THE POSTOPERATIVE COURSE OF THE SERUM LEVELS OF OSTEOPROTEGERIN, RECEPTOR ACTIVATOR FOR NUCLEAR FACTOR-{KAPPA} B LIGAND (RANKL), OSTEOCALCIN AND BONE-SPECIFIC ALKALINE PHOSPHATASE (B-ALP) FOLLOWING TOTAL HIP AND KNEE ARTHROPLASTY: A PROSPECTIVE OBSERVATIONAL, ONE-YEAR FOLLOW-UP STUDY.

Abstract

Background: The clinical significance of bone turnover markers is well recognized, at least in several diseases affecting the bone metabolism. However, their clinical significance (if any) remains still unknown in patients undergoing Total Joint Arthroplasty (TJA). Changes in the levels of some markers have been reported in the early postoperative period after Total Hip Arthroplasty; however their exact postoperative course has not been clearly documented yet.

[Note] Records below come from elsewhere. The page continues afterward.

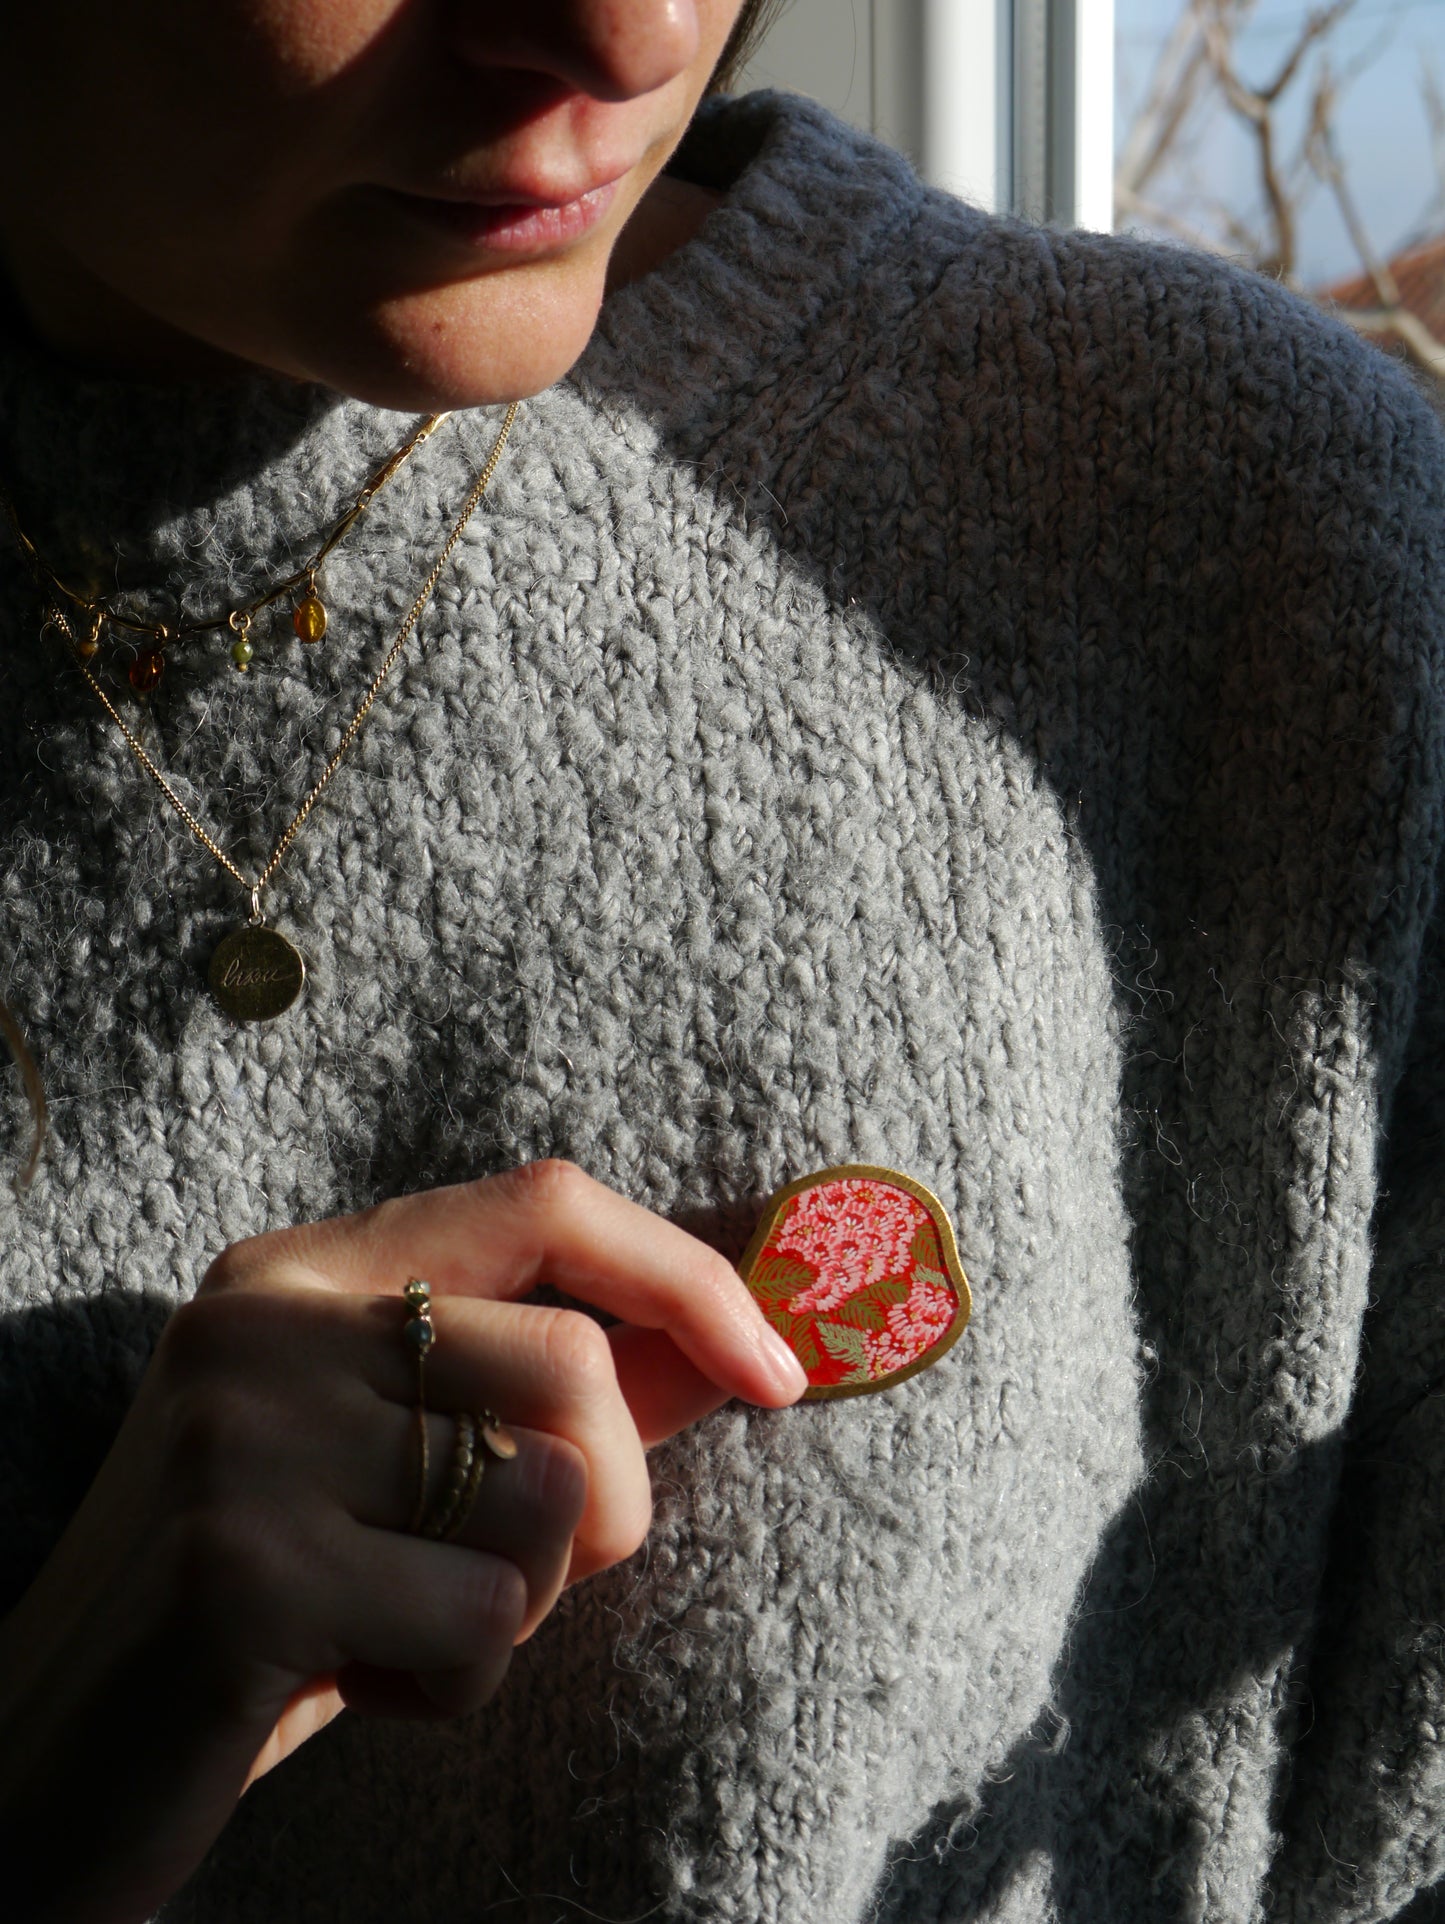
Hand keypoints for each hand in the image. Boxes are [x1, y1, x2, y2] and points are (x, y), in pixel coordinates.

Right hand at [0, 1159, 805, 1923]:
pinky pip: (482, 1622)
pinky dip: (458, 1686)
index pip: (547, 1201)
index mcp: (301, 1273)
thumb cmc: (268, 1601)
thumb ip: (554, 1387)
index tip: (781, 1370)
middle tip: (513, 1578)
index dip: (687, 1273)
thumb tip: (742, 1329)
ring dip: (521, 1605)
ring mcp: (239, 1441)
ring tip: (400, 1625)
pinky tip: (349, 1686)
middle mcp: (261, 1324)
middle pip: (574, 1361)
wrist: (42, 1758)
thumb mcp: (399, 1468)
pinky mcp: (236, 1576)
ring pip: (548, 1497)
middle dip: (609, 1498)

In order to assess the clinical value of biochemical markers when trying to determine the fixation of orthopaedic implants, it is necessary to clarify their normal postoperative course.

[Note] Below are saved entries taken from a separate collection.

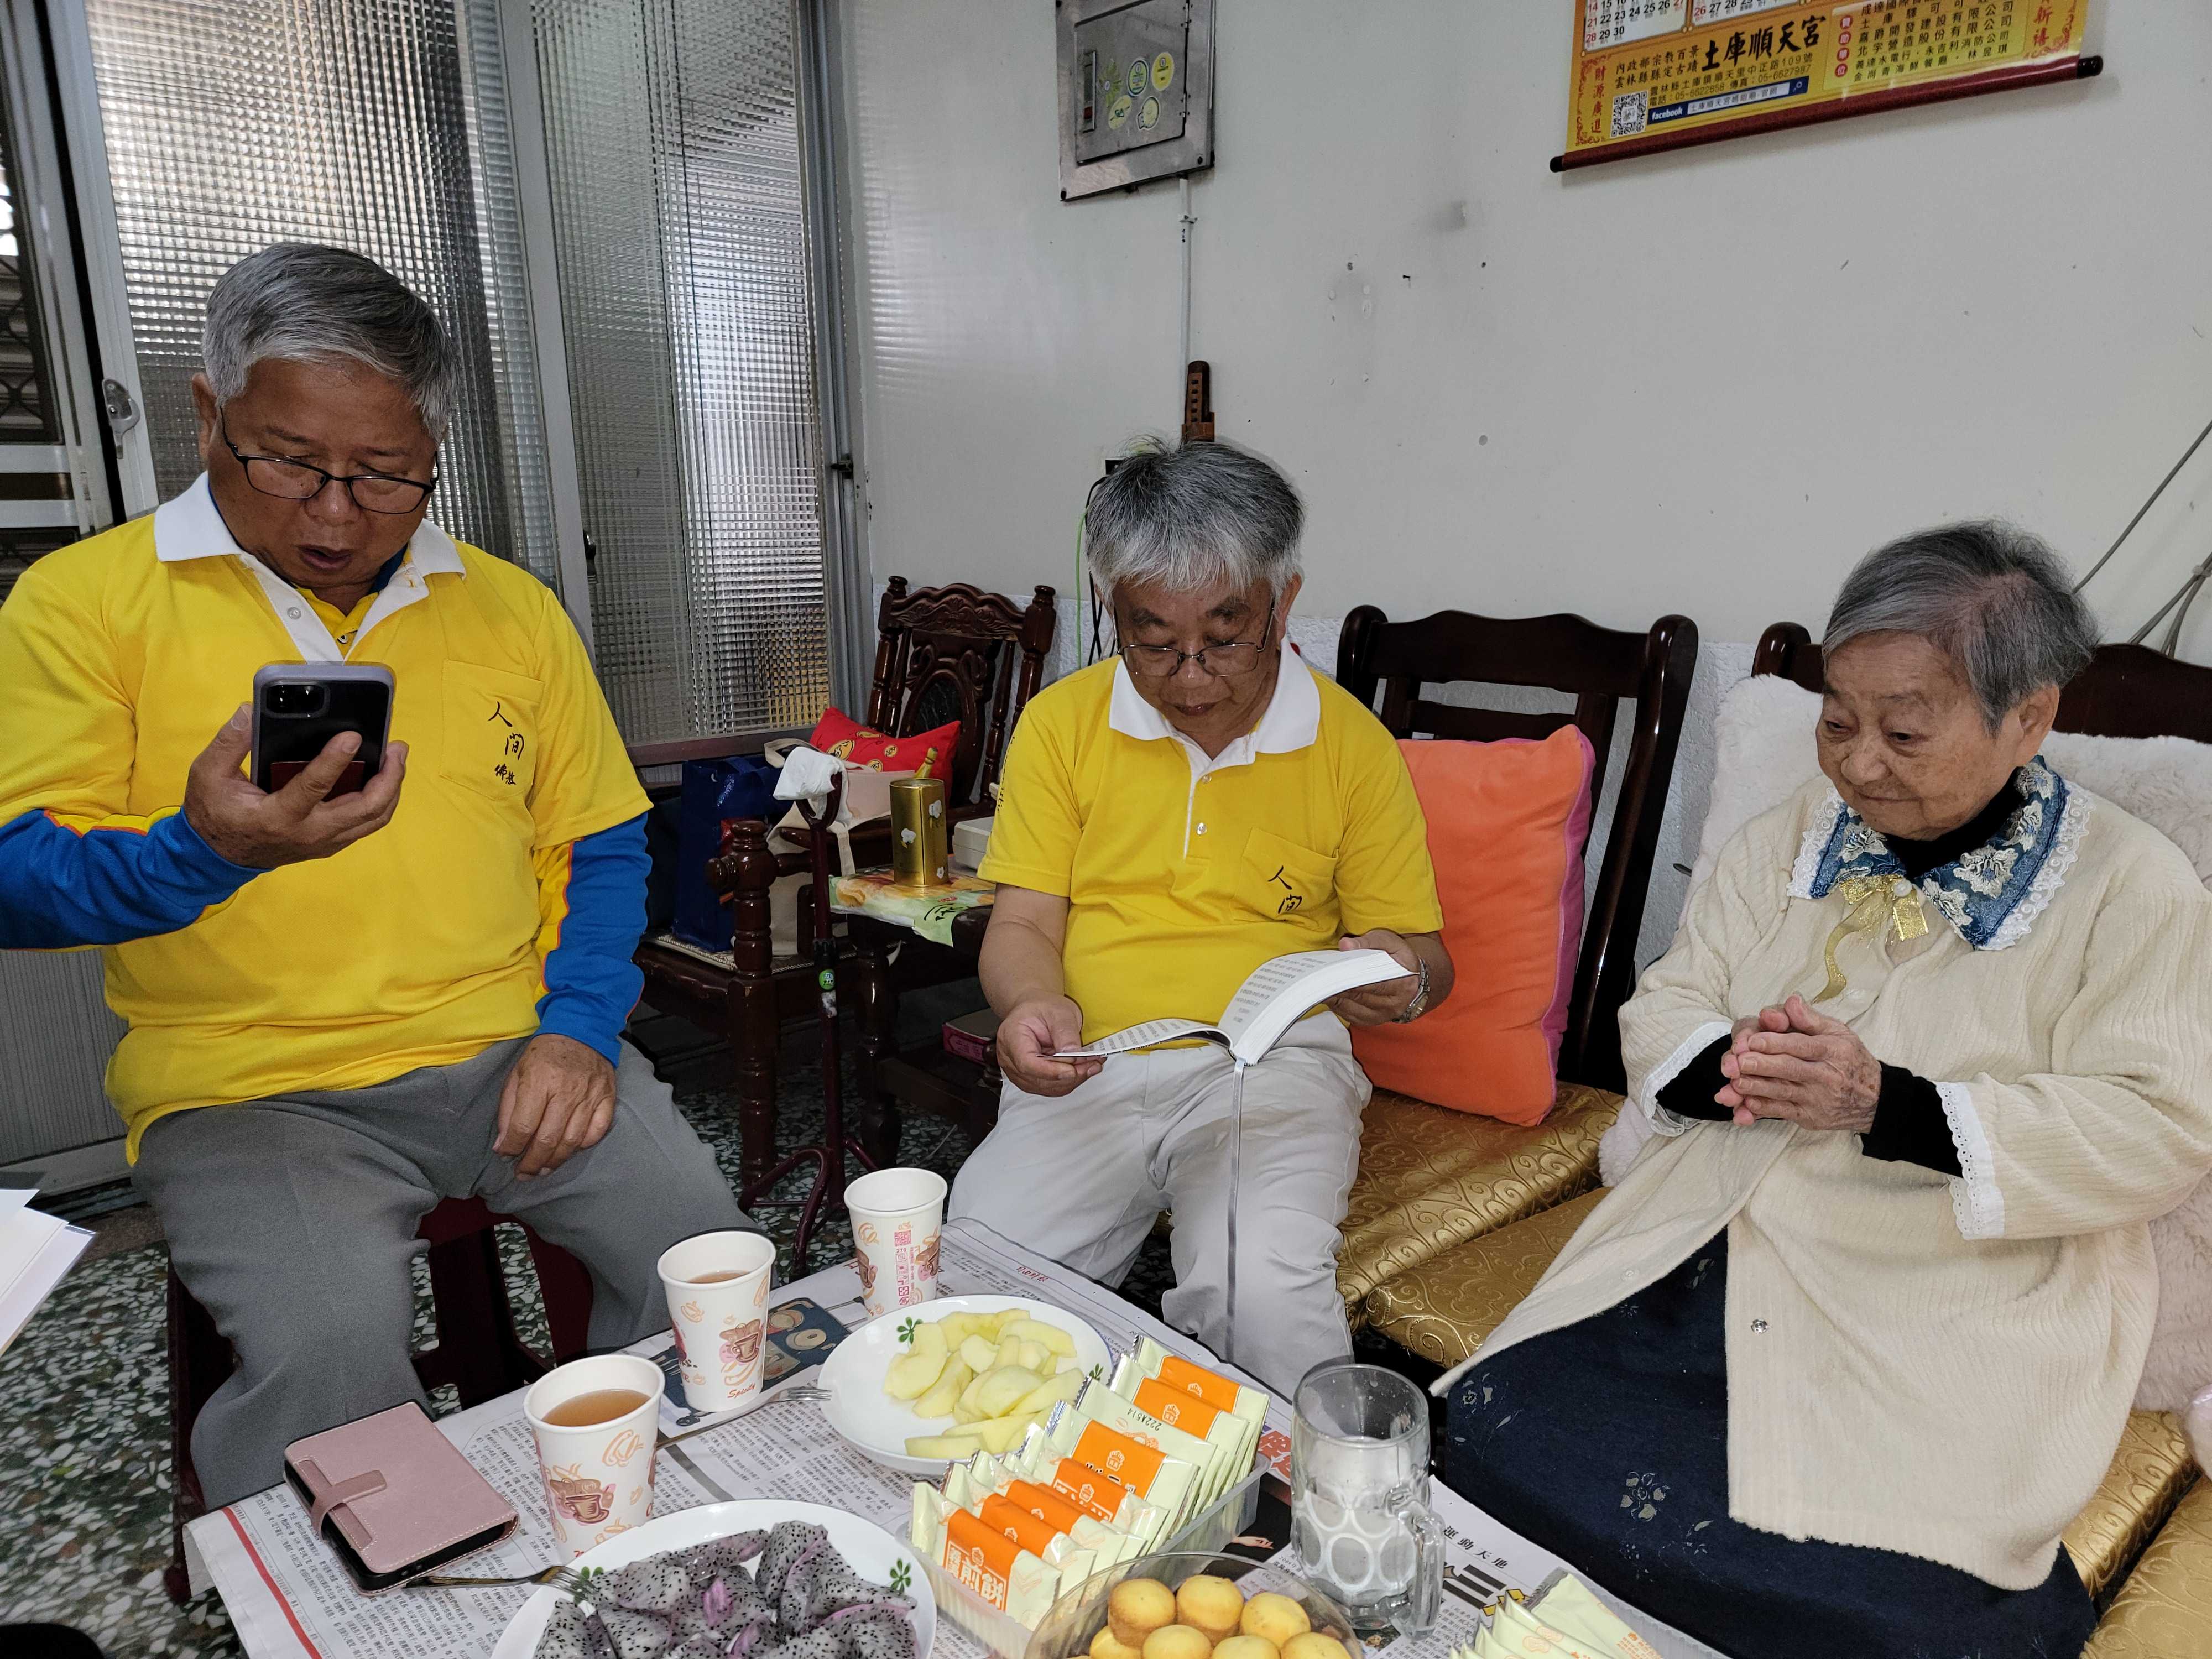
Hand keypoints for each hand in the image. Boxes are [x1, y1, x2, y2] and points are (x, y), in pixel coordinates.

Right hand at [184, 704, 406, 868]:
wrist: (217, 856)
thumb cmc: (214, 813)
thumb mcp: (207, 774)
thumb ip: (229, 742)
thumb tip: (251, 711)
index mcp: (278, 817)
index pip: (314, 787)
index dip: (335, 760)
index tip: (353, 735)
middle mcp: (309, 833)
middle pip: (365, 809)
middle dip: (389, 777)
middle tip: (397, 746)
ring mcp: (324, 842)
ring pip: (373, 819)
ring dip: (391, 788)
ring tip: (396, 758)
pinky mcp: (330, 843)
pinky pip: (365, 823)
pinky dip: (380, 800)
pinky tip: (382, 776)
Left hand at [495, 1035, 616, 1177]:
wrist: (581, 1030)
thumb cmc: (543, 1055)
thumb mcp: (516, 1074)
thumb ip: (508, 1109)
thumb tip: (503, 1146)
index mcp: (539, 1081)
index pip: (523, 1126)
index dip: (512, 1147)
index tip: (506, 1156)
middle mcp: (566, 1091)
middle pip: (548, 1139)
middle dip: (532, 1163)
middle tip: (523, 1174)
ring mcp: (590, 1095)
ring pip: (572, 1140)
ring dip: (555, 1161)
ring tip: (543, 1170)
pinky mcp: (607, 1098)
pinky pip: (597, 1131)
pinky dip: (583, 1145)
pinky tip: (570, 1149)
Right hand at [996, 996, 1101, 1097]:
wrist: (1036, 1011)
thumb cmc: (1042, 1008)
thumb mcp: (1059, 1012)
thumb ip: (1065, 1033)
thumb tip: (1073, 1054)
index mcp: (1011, 1037)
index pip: (1027, 1063)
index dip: (1050, 1071)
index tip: (1072, 1070)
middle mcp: (1010, 1058)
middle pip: (1038, 1079)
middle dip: (1069, 1075)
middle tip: (1093, 1064)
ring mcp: (1018, 1072)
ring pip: (1046, 1087)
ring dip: (1073, 1080)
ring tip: (1092, 1065)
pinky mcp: (1030, 1079)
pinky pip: (1051, 1087)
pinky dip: (1069, 1081)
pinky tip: (1083, 1069)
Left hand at [1325, 930, 1420, 1026]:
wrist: (1410, 979)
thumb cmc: (1399, 958)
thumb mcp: (1390, 942)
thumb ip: (1368, 942)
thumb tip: (1345, 945)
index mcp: (1402, 985)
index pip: (1372, 984)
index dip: (1350, 978)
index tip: (1332, 971)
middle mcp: (1393, 1005)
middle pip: (1358, 996)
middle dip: (1336, 985)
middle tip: (1317, 977)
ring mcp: (1380, 1016)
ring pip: (1349, 1007)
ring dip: (1332, 995)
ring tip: (1318, 983)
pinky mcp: (1369, 1021)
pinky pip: (1347, 1014)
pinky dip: (1335, 1003)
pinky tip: (1326, 991)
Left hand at [1717, 993, 1881, 1132]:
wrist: (1874, 1099)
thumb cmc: (1850, 1059)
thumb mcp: (1838, 1032)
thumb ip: (1811, 1019)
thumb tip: (1791, 1001)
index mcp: (1833, 1051)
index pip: (1802, 1046)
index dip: (1776, 1042)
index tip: (1753, 1040)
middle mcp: (1827, 1076)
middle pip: (1791, 1070)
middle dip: (1763, 1066)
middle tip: (1738, 1061)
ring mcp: (1819, 1099)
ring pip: (1784, 1093)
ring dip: (1758, 1088)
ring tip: (1736, 1082)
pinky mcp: (1811, 1117)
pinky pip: (1785, 1113)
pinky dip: (1766, 1109)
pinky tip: (1748, 1103)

The aim of this study was to extend the evaluation of the course of bone turnover markers over a longer period (12 postoperative months) following a TJA, and to assess the postoperative course for two of them (RANKL and Osteoprotegerin) for the first time.

Methods: The serum levels of RANKL, Osteocalcin, Osteoprotegerin and bALP were determined one day preoperatively and several times during the first postoperative year in patients suffering from idiopathic osteoarthritis that underwent total knee (n=23) and hip arthroplasties (n=24).

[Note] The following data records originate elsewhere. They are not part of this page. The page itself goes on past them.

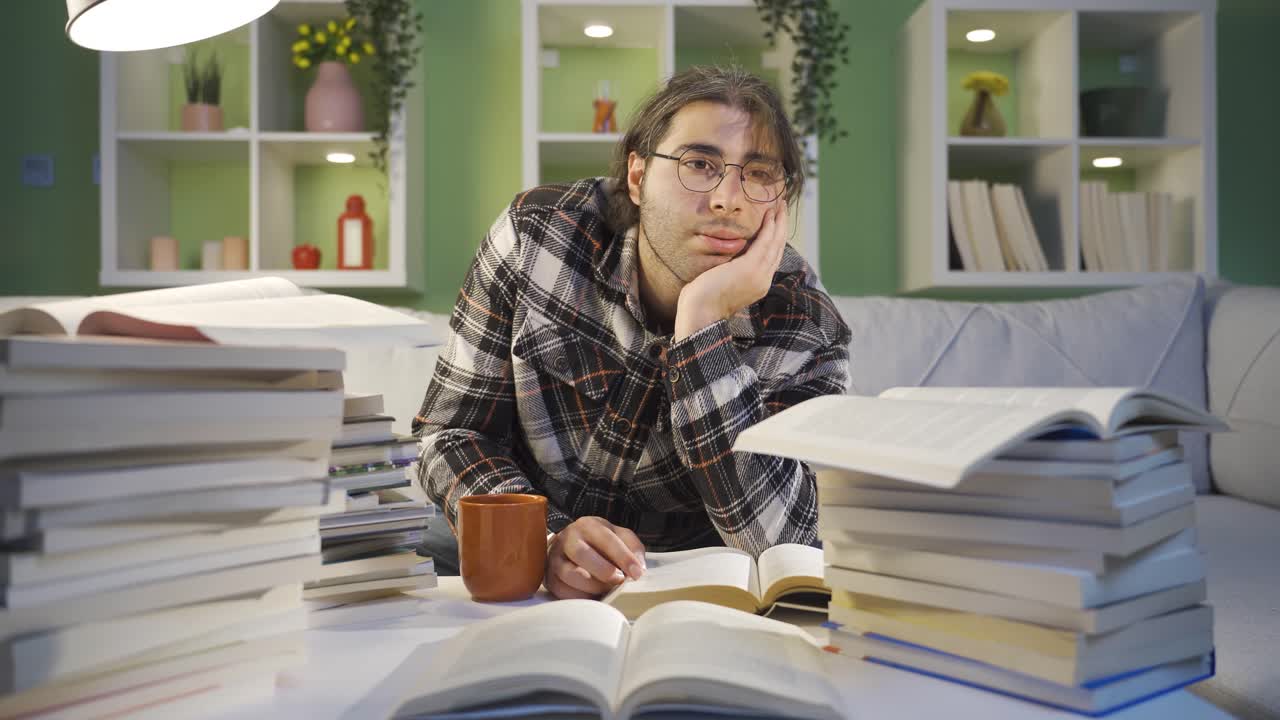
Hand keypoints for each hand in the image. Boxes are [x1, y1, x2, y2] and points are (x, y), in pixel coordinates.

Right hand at [545, 516, 645, 599]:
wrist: (575, 545)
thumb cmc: (602, 543)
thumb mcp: (621, 538)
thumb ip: (633, 549)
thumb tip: (638, 570)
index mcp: (588, 525)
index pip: (606, 539)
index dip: (623, 557)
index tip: (637, 574)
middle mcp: (568, 538)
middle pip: (582, 554)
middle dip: (603, 570)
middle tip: (618, 580)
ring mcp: (555, 558)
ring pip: (569, 574)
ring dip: (592, 586)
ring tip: (605, 589)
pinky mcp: (549, 577)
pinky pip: (561, 591)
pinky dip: (579, 597)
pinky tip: (592, 596)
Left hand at [674, 199, 788, 340]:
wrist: (700, 313)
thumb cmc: (704, 300)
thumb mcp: (723, 282)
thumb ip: (731, 271)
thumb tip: (729, 260)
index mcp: (758, 284)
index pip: (772, 257)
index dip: (777, 239)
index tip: (777, 222)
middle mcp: (764, 280)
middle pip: (779, 248)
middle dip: (782, 226)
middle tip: (784, 207)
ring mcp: (759, 274)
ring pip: (776, 242)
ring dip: (780, 221)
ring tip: (781, 204)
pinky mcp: (751, 267)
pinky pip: (765, 242)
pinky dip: (769, 226)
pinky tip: (770, 213)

Results: There were statistically significant changes in the serum levels of all markers over time (p< 0,001). RANKL values initially increased and then gradually decreased. Following an initial decrease, Osteocalcin values continuously increased until the 2nd postoperative month and then continuously decreased. Osteoprotegerin initially increased, then decreased until the 4th postoperative month and then increased again reaching a peak 8 months postoperatively. Bone-specific ALP decreased until the 7th postoperative day. After that time it continuously increased, reaching a peak at the 8th month, and then it gradually decreased. There were no major differences in the postoperative course of all markers between the hip and knee arthroplasties.

Conclusions: The levels of all bone markers did not uniformly ‘return’ to their preoperative values one year postoperatively. A one-year period is not enough, when assessing an orthopaedic implant’s fixation with the use of bone turnover markers.